Page extract:
== Segment start ==

Background / Context: Although education reform has remained at the forefront of the 
domestic policy agenda in the United States, there is little consensus on what the policy should 
look like, what its aims should be, and how it should be implemented (i.e. at the state or federal 
level). Early reform efforts focused on compensatory education programs such as Title I that 
provided schools with increased resources for instruction, especially for disadvantaged and 
minority youth. But student achievement scores remained disappointingly low, so recent reform 
initiatives have focused on holding schools directly “accountable” for student outcomes. The 
rationale here is that by aligning achievement standards with testing and accountability 
measures, schools would have strong incentives to improve student performance. Most 
accountability measures involve annual reporting of aggregate student achievement at both the 
school- and district-levels, and some form of remediation for schools and districts that miss 
targets in proficiency subjects. Corrective actions may include increased oversight by state 
departments of education, additional resources for teacher professional development and student 
tutoring services, and possible reconstitution or closure of schools that persistently fail to meet 
academic performance standards.

== Segment end ==

Actions to take:
A. Translate this sentence from the passage on education reform into Spanish: "The rationale here is that by aligning achievement standards with testing and accountability measures, schools would have strong incentives to improve student performance."
B. Answer these questions from the passage on education reform.
(i) Which compensatory education program is given as an example of early reform efforts?
(ii) At which levels do most accountability measures report aggregate student achievement each year?
(iii) What may happen to schools that persistently fail to meet academic performance standards?
The listing has no connection to the passage on education reform.

Excerpted records:
== Segment start ==

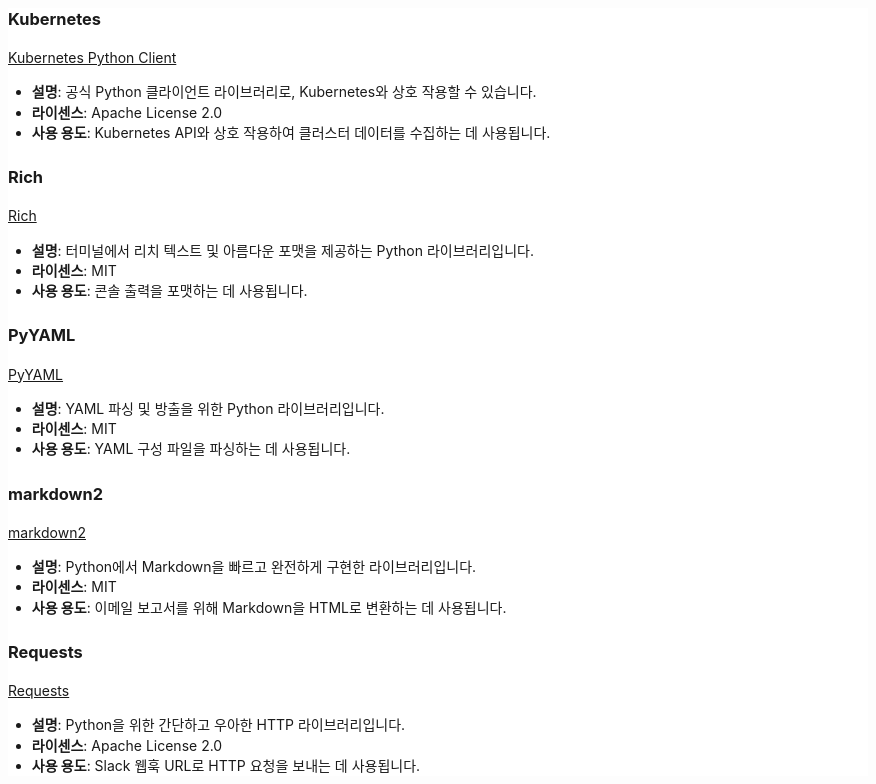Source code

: ### Kubernetes
[Kubernetes Python Client](https://github.com/kubernetes-client/python)
- **설명**: 공식 Python 클라이언트 라이브러리로, Kubernetes와 상호 작용할 수 있습니다.
- **라이센스**: Apache License 2.0
- **사용 용도**: Kubernetes API와 상호 작용하여 클러스터 데이터를 수집하는 데 사용됩니다.

### Rich
[Rich](https://github.com/Textualize/rich)
- **설명**: 터미널에서 리치 텍스트 및 아름다운 포맷을 제공하는 Python 라이브러리입니다.
- **라이센스**: MIT
- **사용 용도**: 콘솔 출력을 포맷하는 데 사용됩니다.

### PyYAML
[PyYAML](https://pyyaml.org/)
- **설명**: YAML 파싱 및 방출을 위한 Python 라이브러리입니다.
- **라이센스**: MIT
- **사용 용도**: YAML 구성 파일을 파싱하는 데 사용됩니다.

### markdown2
[markdown2](https://github.com/trentm/python-markdown2)
- **설명**: Python에서 Markdown을 빠르고 완전하게 구현한 라이브러리입니다.
- **라이센스**: MIT
- **사용 용도**: 이메일 보고서를 위해 Markdown을 HTML로 변환하는 데 사용됩니다.

### Requests
[Requests](https://docs.python-requests.org/en/latest/)
- **설명**: Python을 위한 간단하고 우아한 HTTP 라이브러리입니다.
- **라이센스**: Apache License 2.0
- **사용 용도**: Slack 웹훅 URL로 HTTP 요청을 보내는 데 사용됩니다.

== Segment end ==

Outputs in order:
A. Aquí el razonamiento es que, al alinear los estándares de rendimiento con las pruebas y las medidas de rendición de cuentas, las escuelas tendrían fuertes incentivos para mejorar el desempeño de los estudiantes.

B.
(i) Title I.
(ii) The school and district levels.
(iii) They may be reconstituted or closed.